Avec son désormais historique MegaOctet (plus de trente années d’existence !), Andy Emler nous propose un tout nouveau programme intitulé «No Rush». Cette musique a d’ores et déjà été enregistrée, et paraîtra dans quelques mois sous le label La Buissonne. En août 2021, les spectateurs de Jazz Campus en Clunisois avaient eu la primeur de plusieurs titres, mais c’est ce soir la vraie première intégrale sur scène. Dès les premiers instants, on est de plain pied dans l’univers du pianiste-compositeur : un dialogue entre la cornemuse du Centre chère à Laurent Dehors et le tuba volubile de François Thuillier, le tout conduisant à un groove d’enfer, toujours finement habillé de détails virtuoses. Riffs ravageurs des soufflants, pulsation conjointe de la batterie et des percussions tandis que la contrebasse obsède le rythme jusqu’au vertige. Dès les premières minutes, alors que je découvre ce répertoire neuf, je me dis qu’Andy Emler, comme Carla Bley, Gil Evans et quelques autres, a cette ‘patte’ singulière qui place d’emblée chaque nouvelle œuvre dans les arcanes de notre mémoire.
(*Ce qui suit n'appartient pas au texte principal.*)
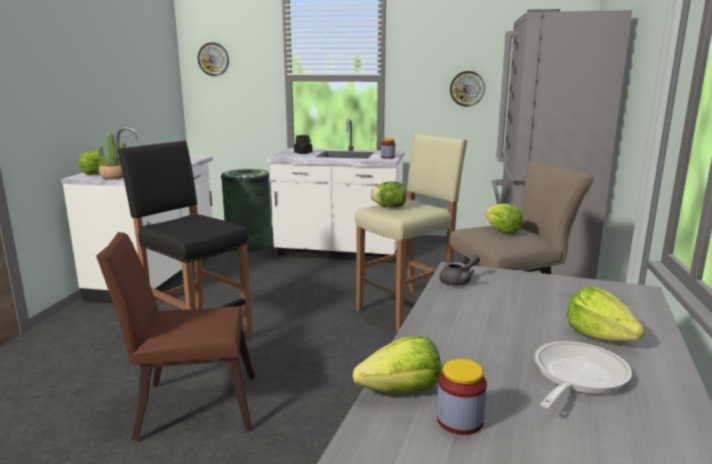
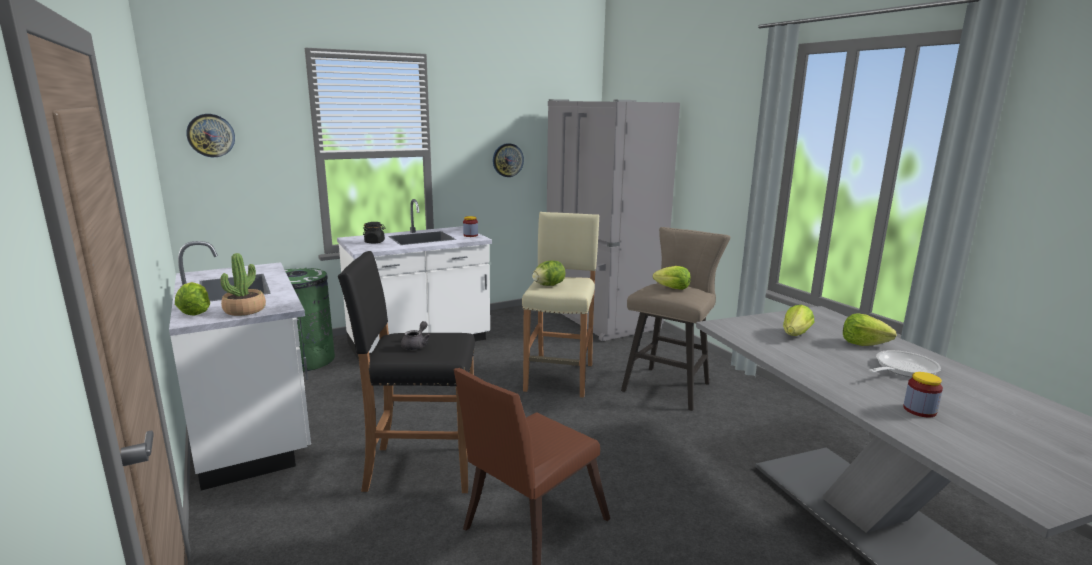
camera: 40 degrees left, 0 degrees up
(401, 391) = (871, 408): lettuce -> lettuce (795, 335)
(459, 281) = (738, 333): grey teapot -> grey teapot (416, 345)
(576, 377) = (902, 369): frying pan -> frying pan turned 60 degrees clockwise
Le pianiste-compositeur est comme un metteur en scène qui met tous les membres de cet orchestre de solistes dans des situations de récit singulier, alors même que par ailleurs ils sont une phalange indivisible, et solidaire dans les méandres d’une écriture intense, ludique autant que virtuose, et profondément jouissive. Bientôt Philippe Sellam va nous livrer l’un de ces récits, lyrique et enflammé, bientôt fracturé par des tutti rythmiques que n’aurait pas désavoué le Grand Igor, celui du Sacre en 1913 au Théâtre des Champs-Élysées. Après cette ouverture sur une composition antérieure, voici le nouveau programme. Le piano nous y fait accéder, pianississimo. C’est un dramaturgie un peu mystérieuse, qui progressivement met en scène les instruments et les instrumentistes. Il y a des moments de surprise, des fausses fins humoristiques, des transitions énigmatiques dont on ne sait pas toujours si elles relèvent de l’intention ou du hasard. Je suis bien incapable de vous détailler par le menu toute cette musique qui m’a saisi dès le début du concert, captif consentant d’une cérémonie presque ésotérique.
©David Abécassis
Le clou du programme fut une pièce d’écriture serrée, polyphonie tendue et mélancolique, dirigée par le pianiste d’un pupitre face à l’orchestre. Il le quittera pour le piano puis reviendra. C’est une grande forme, complexe et captivante, avec comme toujours de l’espace individuel d’expression pour tous les membres du groupe. C’est comme un grand concerto pour l’orchestre et ses solistes. La basse de Claude Tchamitchian ouvrira la cérémonie et conduira l’architecture, Philippe Sellam et Guillaume Orti, aux langages si différents, y trouveront un espace privilégié d’improvisation ; Laurent Dehors nous surprendra par des couleurs insoupçonnées, à la clarinette (et à la clarinette basse, qu’il va jouer sans bec, comme une flûte, avec un timbre qui tutoie le souvenir de la flûte basse). Au fil du concert Laurent Blondiau nous aura livré des cadences vertigineuses, et les échanges de François Verly avec le piano d’Andy Emler ou la batterie d’Éric Échampard nous auront transportés dans une autre dimension. Le chroniqueur en est tourneboulé, lui qui suit pourtant l’orchestre depuis sa prime jeunesse (la jeunesse de l’orchestre, pas celle du chroniqueur : quand j’ai écouté pour la première fois cet orchestre qui ne s‘appelait pas encore le MegaOctet, dans les dernières semaines de l’année 1989, j’avais quand même déjà 40 ans….). Bref ce fut un formidable concert, une fête de la musique : musique tellement vivante, si forte, à la fois complexe et directe, musique pour les pieds qui dansent en douce sous le fauteuil, pour le cœur et pour l’esprit.